=== Data entries ===
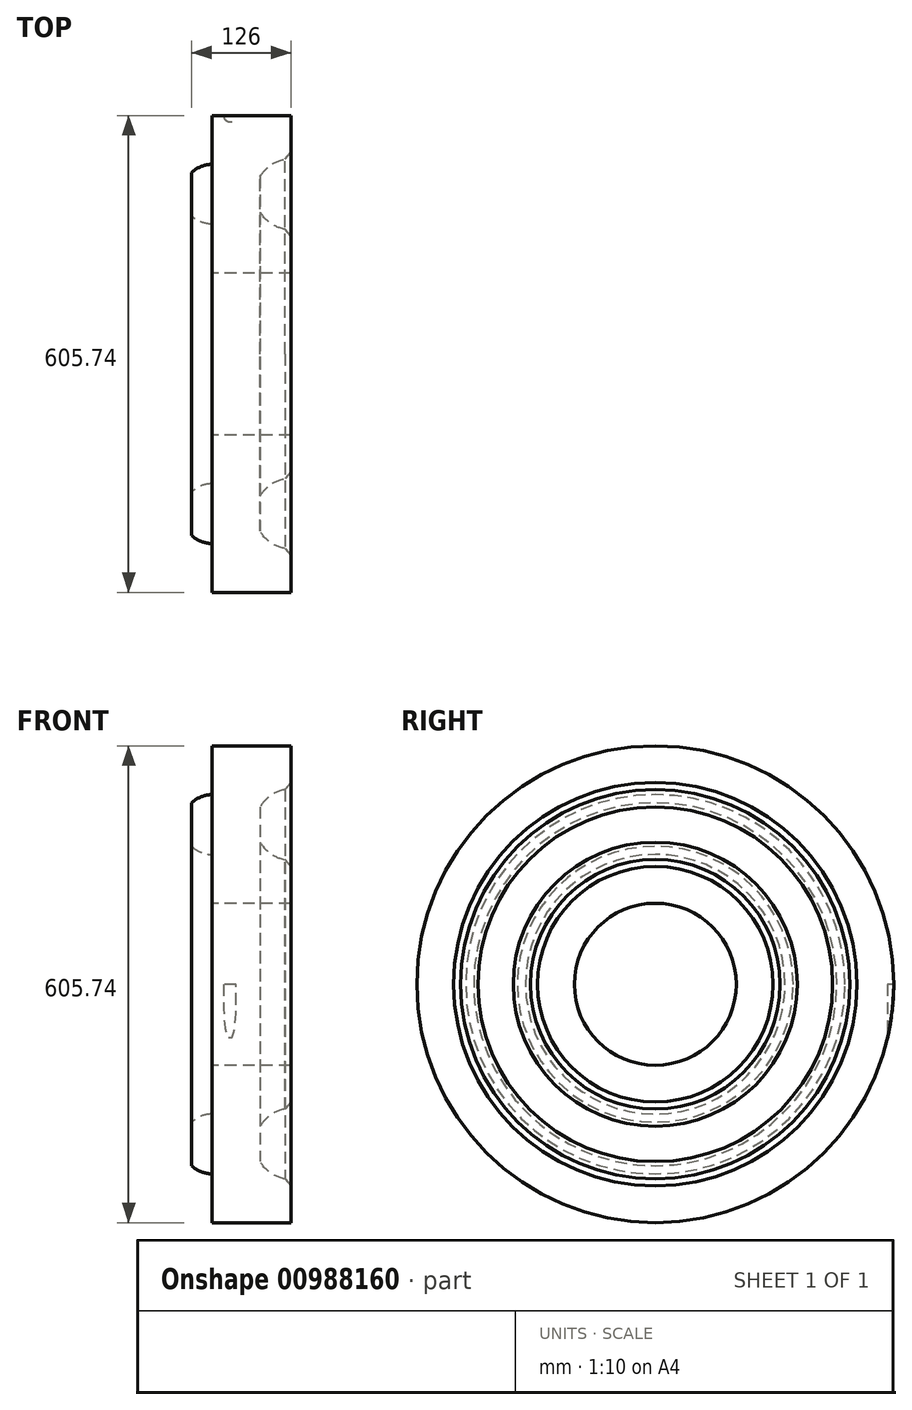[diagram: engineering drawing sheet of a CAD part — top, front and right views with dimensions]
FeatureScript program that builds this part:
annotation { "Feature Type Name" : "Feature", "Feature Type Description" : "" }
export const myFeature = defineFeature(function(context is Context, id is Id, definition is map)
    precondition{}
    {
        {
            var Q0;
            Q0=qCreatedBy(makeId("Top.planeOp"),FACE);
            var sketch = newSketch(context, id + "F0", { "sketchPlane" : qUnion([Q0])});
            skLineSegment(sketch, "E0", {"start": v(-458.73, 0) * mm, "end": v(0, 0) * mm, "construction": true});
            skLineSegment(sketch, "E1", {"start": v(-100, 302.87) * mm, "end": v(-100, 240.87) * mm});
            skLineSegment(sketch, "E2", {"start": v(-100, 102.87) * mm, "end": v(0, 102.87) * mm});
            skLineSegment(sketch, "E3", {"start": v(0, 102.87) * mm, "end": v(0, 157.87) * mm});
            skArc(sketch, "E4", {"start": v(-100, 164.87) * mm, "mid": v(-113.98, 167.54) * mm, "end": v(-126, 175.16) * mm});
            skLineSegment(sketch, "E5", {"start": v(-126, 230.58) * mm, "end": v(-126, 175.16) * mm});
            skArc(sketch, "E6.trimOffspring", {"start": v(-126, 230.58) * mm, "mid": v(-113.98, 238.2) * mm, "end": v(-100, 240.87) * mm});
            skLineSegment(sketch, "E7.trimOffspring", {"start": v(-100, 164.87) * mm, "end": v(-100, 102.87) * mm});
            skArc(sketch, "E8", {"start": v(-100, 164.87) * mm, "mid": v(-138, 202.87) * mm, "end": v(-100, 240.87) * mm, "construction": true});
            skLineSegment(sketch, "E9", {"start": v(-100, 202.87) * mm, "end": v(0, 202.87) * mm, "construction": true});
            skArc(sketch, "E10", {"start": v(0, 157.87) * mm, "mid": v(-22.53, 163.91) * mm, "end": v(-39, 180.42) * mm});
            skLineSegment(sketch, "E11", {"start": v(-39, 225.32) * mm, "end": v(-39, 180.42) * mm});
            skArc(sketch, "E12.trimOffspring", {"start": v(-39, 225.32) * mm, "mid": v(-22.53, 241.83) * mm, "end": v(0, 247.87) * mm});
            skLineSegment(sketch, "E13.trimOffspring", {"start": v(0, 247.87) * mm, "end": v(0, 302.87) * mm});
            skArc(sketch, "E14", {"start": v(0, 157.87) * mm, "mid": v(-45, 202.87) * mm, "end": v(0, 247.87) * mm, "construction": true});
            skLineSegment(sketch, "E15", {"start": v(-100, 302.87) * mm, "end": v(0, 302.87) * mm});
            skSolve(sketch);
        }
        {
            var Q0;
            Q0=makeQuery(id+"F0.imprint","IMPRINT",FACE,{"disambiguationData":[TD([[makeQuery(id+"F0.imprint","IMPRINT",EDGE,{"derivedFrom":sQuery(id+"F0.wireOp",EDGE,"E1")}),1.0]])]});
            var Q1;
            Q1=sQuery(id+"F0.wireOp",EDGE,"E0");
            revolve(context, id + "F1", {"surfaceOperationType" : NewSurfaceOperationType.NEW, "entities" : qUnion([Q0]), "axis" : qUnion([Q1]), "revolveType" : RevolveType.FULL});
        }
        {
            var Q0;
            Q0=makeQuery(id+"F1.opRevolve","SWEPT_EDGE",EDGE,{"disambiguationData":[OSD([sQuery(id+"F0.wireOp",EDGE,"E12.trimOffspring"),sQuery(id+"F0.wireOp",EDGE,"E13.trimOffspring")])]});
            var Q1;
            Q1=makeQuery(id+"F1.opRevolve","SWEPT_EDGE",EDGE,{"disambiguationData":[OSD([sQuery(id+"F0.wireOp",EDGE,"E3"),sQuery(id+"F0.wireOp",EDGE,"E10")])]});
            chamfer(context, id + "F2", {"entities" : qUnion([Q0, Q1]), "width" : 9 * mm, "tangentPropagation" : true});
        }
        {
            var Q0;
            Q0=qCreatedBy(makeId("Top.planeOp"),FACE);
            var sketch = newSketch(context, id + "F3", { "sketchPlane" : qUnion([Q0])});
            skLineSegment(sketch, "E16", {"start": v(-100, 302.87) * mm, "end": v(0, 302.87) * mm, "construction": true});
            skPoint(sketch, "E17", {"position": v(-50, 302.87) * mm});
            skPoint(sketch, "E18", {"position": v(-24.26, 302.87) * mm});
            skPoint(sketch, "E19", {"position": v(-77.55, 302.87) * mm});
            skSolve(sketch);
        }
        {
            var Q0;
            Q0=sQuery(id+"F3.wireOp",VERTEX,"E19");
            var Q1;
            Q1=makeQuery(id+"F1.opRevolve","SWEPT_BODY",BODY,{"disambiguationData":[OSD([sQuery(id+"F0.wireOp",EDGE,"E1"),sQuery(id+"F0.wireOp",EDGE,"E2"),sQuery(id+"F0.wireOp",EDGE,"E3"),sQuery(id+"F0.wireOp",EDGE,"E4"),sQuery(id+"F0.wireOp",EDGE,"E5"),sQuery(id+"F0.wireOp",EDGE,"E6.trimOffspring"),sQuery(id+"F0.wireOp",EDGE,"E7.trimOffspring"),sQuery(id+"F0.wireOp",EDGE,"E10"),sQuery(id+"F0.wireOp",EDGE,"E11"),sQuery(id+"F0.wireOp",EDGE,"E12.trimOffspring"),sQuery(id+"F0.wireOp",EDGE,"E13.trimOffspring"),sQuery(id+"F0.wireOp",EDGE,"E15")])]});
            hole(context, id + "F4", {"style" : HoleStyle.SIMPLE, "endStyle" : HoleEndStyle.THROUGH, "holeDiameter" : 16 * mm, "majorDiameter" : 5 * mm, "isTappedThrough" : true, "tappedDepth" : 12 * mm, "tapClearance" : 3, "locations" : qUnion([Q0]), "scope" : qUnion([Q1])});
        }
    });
===
■ **What the task asks**
Update everything from the start of the rows down to the line containing "v(-458.73, 0) *", changing "Q0" to "topFace" and keeping all else the same; leave the pictures out.

■ **Exercise solution**
[diagram: engineering drawing sheet of a CAD part — top, front and right views with dimensions]
FeatureScript program that builds this part:
annotation { "Feature Type Name" : "Feature", "Feature Type Description" : "" }
export const myFeature = defineFeature(function(context is Context, id is Id, definition is map)
    precondition{}
    {
        {
            var topFace;
            topFace=qCreatedBy(makeId("Top.planeOp"),FACE);
            var sketch = newSketch(context, id + "F0", { "sketchPlane" : qUnion([topFace])});
            skLineSegment(sketch, "E0", {"start": v(-458.73, 0) * mm, "end": v(0, 0) * mm, "construction": true});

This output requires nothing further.